** Begin DATASET CONTENT **

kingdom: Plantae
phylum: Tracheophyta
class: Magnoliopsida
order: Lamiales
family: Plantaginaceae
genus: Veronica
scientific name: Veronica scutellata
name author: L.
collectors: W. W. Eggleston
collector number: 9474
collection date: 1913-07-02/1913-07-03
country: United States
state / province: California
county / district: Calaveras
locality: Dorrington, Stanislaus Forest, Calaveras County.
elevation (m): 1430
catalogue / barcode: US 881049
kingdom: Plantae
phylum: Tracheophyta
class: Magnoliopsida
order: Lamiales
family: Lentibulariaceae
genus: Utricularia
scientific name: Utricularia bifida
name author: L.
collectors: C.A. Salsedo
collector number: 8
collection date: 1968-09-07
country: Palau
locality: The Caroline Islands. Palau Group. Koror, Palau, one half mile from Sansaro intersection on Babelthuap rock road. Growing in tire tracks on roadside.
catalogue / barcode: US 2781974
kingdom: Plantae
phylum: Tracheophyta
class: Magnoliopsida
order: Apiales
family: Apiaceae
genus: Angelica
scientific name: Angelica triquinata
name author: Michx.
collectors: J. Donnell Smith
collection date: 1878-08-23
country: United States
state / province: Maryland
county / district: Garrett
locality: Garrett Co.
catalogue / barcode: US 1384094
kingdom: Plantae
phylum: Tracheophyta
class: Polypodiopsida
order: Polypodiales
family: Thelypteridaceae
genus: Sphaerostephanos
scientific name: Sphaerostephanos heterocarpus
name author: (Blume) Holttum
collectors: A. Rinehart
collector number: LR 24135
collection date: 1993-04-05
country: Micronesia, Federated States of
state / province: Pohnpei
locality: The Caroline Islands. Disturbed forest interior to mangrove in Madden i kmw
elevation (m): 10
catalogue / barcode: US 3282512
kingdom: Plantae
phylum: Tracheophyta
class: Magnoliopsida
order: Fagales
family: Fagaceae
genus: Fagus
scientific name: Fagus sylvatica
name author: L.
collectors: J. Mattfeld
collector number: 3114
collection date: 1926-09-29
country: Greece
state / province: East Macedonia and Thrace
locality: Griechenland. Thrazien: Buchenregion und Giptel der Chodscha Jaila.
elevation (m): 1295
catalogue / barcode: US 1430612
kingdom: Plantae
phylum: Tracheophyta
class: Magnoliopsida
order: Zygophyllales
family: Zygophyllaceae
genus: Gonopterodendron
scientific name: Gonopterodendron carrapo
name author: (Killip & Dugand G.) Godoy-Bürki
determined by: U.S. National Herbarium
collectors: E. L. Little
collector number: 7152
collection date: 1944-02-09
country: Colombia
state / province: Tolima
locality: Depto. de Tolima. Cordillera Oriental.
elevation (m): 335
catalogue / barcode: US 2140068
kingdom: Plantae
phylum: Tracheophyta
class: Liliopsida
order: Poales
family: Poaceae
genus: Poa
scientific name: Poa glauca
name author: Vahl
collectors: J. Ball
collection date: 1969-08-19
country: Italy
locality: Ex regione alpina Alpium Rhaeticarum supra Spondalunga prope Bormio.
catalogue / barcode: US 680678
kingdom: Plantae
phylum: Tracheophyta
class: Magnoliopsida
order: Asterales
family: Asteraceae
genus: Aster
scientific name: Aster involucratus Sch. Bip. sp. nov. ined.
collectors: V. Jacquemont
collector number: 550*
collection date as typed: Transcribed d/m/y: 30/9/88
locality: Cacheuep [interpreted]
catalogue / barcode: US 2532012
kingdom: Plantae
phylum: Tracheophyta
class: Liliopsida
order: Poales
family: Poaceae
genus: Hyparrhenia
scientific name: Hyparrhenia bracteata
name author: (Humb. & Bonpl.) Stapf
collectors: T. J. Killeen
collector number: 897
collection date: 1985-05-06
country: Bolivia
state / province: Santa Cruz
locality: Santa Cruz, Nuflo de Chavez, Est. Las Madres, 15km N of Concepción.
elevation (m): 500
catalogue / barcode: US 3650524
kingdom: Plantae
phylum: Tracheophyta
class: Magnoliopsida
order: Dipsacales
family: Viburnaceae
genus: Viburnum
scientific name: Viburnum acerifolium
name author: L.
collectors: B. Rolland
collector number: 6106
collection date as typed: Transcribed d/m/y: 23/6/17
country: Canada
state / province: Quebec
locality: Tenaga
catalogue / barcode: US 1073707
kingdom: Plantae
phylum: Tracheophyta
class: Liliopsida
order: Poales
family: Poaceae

** End DATASET CONTENT **

WORK TO COMPLETE
Rewrite the lines of the listing above, from the line containing "catalogue / barcode: US 3650524" through the line containing "locality: Tenaga", inclusive, as a numbered list that omits any blank lines.

CORRECT RESULT
1. catalogue / barcode: US 3650524
2. kingdom: Plantae
3. phylum: Tracheophyta
4. class: Magnoliopsida
5. order: Dipsacales
6. family: Viburnaceae
7. genus: Viburnum
8. scientific name: Viburnum acerifolium
9. name author: L.
10. collectors: B. Rolland
11. collector number: 6106
12. collection date as typed: Transcribed d/m/y: 23/6/17
13. country: Canada
14. state / province: Quebec
15. locality: Tenaga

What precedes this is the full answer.